To be clear, this isn’t meant to cast shade on Fivetran. At the time of the deal, George Fraser, the co-founder and CEO of Fivetran, told TechCrunch that while moving data in and out of these warehouses seems like two sides of the same coin, it’s not that simple; the company even tried and abandoned an in-house solution to this problem.
“Technically speaking, if you look at the code underneath [these] services, they’re actually pretty different,” Fraser said at the time. “You have to solve a pretty different set of problems in order to do this.”
This situation helps illustrate how the data market has transformed in the last decade. For Sanjeev Mohan, a former Gartner analyst who now runs SanjMo, his own data trend advisory firm, these types of scenarios are a big driver of the current wave of consolidation.
“This consolidation is being driven by customers being fed up with a multitude of products that are incompatible,” Mohan said. “We live in a very interesting world where there are a lot of different data storage solutions, you can do open source, they can go to Kafka, but the one area where we have failed is metadata. Dozens of these products are capturing some metadata but to do their job, it’s an overlap.”
Good for startups
The broader market plays a role here too, Mohan said. Data startups are struggling to raise capital, Mohan said, and an exit is better than having to wind down or load up on debt. For the acquirers, adding features gives them better pricing leverage and an edge against their peers.

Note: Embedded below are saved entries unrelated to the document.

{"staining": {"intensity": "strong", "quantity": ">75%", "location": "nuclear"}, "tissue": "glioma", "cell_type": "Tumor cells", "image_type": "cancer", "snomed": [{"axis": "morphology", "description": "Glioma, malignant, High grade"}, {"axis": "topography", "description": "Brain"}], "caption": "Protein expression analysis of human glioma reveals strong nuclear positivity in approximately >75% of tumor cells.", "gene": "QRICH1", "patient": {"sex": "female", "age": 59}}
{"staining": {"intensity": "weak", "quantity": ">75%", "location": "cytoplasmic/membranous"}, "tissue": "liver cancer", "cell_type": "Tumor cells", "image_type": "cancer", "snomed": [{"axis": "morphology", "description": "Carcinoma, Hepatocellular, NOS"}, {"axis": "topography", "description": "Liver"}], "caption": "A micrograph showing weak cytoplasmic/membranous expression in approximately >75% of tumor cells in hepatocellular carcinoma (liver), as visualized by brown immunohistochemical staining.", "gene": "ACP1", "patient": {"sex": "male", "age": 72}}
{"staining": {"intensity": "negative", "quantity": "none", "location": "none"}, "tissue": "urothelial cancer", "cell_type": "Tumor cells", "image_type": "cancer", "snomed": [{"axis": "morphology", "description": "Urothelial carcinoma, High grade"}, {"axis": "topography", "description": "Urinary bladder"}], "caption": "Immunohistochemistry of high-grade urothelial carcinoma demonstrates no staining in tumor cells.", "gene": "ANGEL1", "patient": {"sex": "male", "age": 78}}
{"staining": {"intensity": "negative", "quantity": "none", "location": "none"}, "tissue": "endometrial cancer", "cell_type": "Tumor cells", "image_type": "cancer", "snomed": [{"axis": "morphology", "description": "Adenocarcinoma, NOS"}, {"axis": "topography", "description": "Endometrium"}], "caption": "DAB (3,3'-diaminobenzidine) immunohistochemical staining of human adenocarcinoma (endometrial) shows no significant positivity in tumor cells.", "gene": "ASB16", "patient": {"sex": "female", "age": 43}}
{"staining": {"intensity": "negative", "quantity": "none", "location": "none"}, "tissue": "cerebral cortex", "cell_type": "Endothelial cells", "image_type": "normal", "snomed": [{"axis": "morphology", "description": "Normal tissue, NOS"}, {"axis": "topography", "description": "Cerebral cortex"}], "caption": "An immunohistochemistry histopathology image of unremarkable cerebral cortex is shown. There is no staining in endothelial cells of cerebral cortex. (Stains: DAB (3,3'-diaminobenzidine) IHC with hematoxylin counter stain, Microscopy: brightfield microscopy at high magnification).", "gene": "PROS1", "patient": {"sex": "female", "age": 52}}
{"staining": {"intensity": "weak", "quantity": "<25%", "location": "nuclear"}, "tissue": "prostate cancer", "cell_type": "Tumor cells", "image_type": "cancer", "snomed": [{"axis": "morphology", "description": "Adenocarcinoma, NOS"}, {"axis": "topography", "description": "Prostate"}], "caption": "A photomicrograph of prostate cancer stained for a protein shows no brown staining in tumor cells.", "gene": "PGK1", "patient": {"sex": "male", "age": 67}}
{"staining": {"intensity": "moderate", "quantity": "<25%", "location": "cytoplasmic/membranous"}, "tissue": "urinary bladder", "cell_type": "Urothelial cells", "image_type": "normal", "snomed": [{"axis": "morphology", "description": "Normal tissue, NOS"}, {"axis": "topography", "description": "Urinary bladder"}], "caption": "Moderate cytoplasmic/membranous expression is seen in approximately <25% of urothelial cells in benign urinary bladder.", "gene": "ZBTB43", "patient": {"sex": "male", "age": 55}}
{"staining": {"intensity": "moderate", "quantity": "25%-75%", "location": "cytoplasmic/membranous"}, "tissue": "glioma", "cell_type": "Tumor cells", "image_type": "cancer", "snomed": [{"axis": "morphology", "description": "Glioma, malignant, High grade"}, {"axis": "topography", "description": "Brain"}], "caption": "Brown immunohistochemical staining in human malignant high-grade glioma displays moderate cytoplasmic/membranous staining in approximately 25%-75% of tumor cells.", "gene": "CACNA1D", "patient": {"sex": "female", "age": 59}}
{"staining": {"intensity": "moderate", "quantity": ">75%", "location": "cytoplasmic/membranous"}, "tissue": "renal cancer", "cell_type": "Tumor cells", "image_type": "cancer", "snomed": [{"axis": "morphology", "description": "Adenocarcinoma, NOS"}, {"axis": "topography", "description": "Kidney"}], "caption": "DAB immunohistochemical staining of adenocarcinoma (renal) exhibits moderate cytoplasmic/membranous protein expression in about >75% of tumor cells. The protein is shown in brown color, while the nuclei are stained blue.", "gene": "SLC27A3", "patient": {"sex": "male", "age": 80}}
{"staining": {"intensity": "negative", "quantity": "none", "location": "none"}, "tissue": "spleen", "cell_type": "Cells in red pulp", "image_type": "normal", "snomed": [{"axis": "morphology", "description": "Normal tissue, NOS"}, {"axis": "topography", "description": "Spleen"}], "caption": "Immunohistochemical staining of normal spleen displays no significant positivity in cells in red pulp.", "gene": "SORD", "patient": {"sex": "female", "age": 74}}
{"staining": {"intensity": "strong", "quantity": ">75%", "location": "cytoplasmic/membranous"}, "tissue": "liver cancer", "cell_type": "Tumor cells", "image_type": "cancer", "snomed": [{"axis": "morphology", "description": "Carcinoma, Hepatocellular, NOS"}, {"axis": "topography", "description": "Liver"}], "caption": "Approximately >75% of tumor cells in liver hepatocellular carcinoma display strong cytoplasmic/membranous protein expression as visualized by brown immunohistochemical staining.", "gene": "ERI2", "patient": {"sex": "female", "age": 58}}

“If Salesforce or Google isn’t acquiring these companies, then their competitors likely are,” Derek Hernandez, a senior emerging tech analyst at PitchBook, told TechCrunch. “The best solutions are being acquired currently. Even if you have an award-winning solution, I don’t know that the outlook for staying private ultimately wins over going to a larger [acquirer].”
This trend brings big benefits to the startups getting acquired. The venture market is starving for exits and the current quiet period for IPOs doesn’t leave them a lot of opportunities. Getting acquired not only provides that exit, but in many cases gives these founding teams room to keep building.
Mohan agreed and added that many data startups are feeling the pains of the current market regarding exits and the slow recovery of venture funding.
“At this point in time, acquisition has been a much more favorable exit strategy for them,” Hernandez said. “So I think, kind of both sides are very incentivized to get to the finish line on these. And I think Informatica is a good example of that, where even with a bit of a haircut from where Salesforce was talking to them last year, it’s still, you know, was the best solution, according to their board.”
What happens next
But the doubt still remains if this acquisition strategy will achieve the buyers’ goals.
As Dhillon pointed out, the database companies being acquired weren’t necessarily built to easily work with the rapidly-changing AI market. Plus, if the company with the best data wins the AI world, will it make sense for data and AI companies to be separate entities?
“I think a lot of the value is in merging the major AI players with the data management companies,” Hernandez said. “I don’t know that a standalone data management company is particularly incentivized to remain so and, kind of like, play a third party between enterprises and AI solutions.”